"Il était naturellement violent" : le père L. chef d'orchestre des violences dans l'ex-collège du Relecq-Kerhuon

155 victimes dénoncent des violences physiques subies dans l'ancien collège Saint-Pierre du Relecq-Kerhuon, de la part des professeurs. Une méthode pédagogique "basée sur les coups", initiée et encouragée par le directeur de l'établissement, Yvon L., décédé il y a 21 ans.

Diffusion du 31 mars 2025   France Bleu - à écouter ici 

"Il pratiquait la violence avec une régularité et une nonchalance tout à fait stupéfiante", lâche Frédéric Bénédite, l'un des deux co-fondateurs du collectif de victimes de l'ancien collège du Relecq-Kerhuon. De l'ancien directeur de l'établissement Saint-Pierre - à ce poste pendant 16 ans - l'ancien élève victime se rappelle "d'un homme pas très grand, plutôt sportif", mais surtout d'un homme violent. "Rien qu'en s'approchant trop près de lui, se rappelle Frédéric Bénédite, même sans faire attention, on risquait de se prendre une taloche." Quarante, cinquante ans après les faits, 155 victimes dénoncent depuis un mois les violences subies dans cet établissement du Nord-Finistère, dans le sillage des révélations à Notre-Dame de Bétharram. Les anciens élèves, qui se surnomment entre eux "les bagnards", vont déposer début avril un signalement collectif au procureur de Brest.

"Un système violent qui reposait sur un homme : le père L."

De professeur depuis dix ans, le père L. est promu directeur en juillet 1961 (et jusqu'en juin 1977) par l'évêque. "Il passait régulièrement dans les classes pour savoir ce qu'il s'y passait, se remémore Frédéric Bénédite, il était donc totalement au fait des violences.
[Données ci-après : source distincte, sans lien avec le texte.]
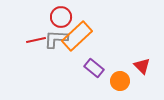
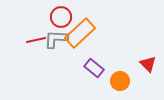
orange rectangle: moved 3 px right, 3 px up
red triangle: moved 6 px right, 2 px up
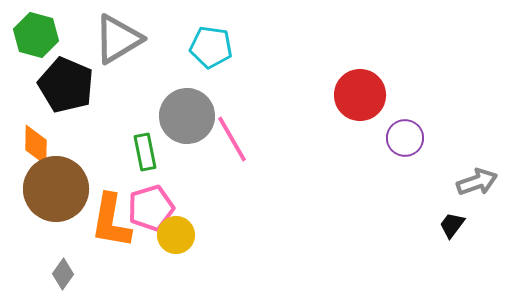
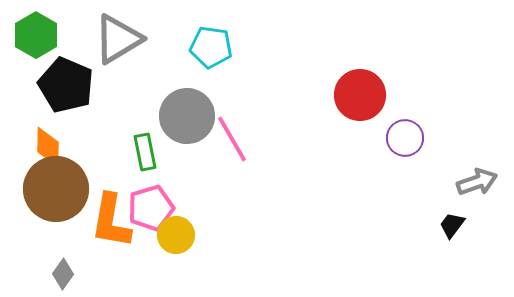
green hexagon: rotated 15 degrees clockwise
orange diamond: moved 12 px right, 2 px down
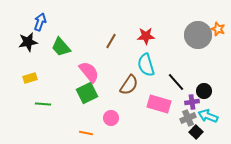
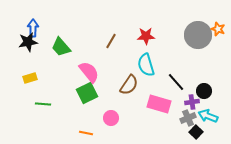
blue arrow: moved 7 px left, 6 px down; rotated 18 degrees counterclockwise
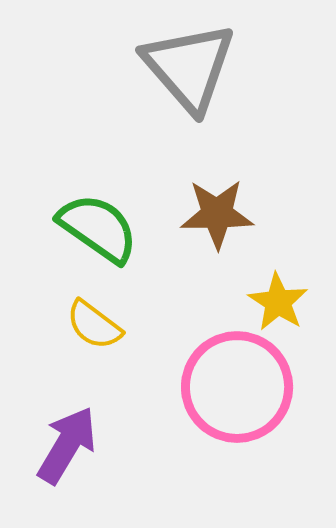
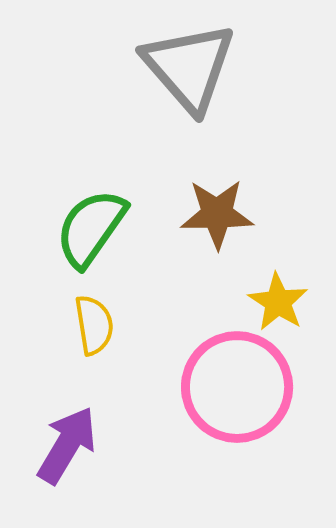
green semicircle: moved 7 px left; rotated 90 degrees counterclockwise
yellow semicircle: rotated 136 degrees counterclockwise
Il était bienveillant vis-à-vis de cette méthode de pédagogie - s'il en est - mais je pense qu'il l'encourageait, oui."

Didier Vinson, une autre victime, a dit pareil aux députés il y a deux semaines. Le soixantenaire était interrogé par la Commission d'enquête parlementaire sur le contrôle par l'État des violences à l'école : "Consciencieusement, méticuleusement, ils ont massacré toute une population d'innocents. On nous a cassé. Et c'était un système violent qui reposait sur un homme : le père L. Qui a été couvert par le diocèse, je n'arrive pas à l'imaginer autrement."

Le directeur recrutait des professeurs très jeunes, très peu diplômés, avec seulement le bac parfois, selon des documents du diocèse de Quimper que nous avons pu consulter.

Après les révélations, l'église a ouvert dans le Finistère ses archives au collectif de victimes. Le but étant de comprendre "comment on a pu en arriver là", s'interroge le directeur diocésain de l'Enseignement catholique du département. "Tout laisse à penser qu'il y a bien eu un système de violence orchestré par le père L.", poursuit Christophe Geffart, le directeur diocésain. Aucun signalement n'a jamais été fait, assure l'église.

Parmi les documents publiés, on lit les mots du frère d'Yvon L, prêtre lui aussi, à ses obsèques en 2004 : "Toute sa vie, il fut un homme généreux, toujours prêt à rendre service [...] avec lui, l'école connut un essor merveilleux."

Ou cet article de la presse régionale à la veille de son départ de Saint-Pierre : "Les associations de parents d'élèves et le corps enseignant désirent que le même esprit continue de régner dans l'établissement." En 1977, le directeur quitte le Relecq-Kerhuon et devient curé, plus à l'ouest, au Conquet. Une mutation à sa demande, indique l'article de presse. Plutôt le signe d'une première prise de conscience de la part de l'Enseignement catholique, estiment les victimes.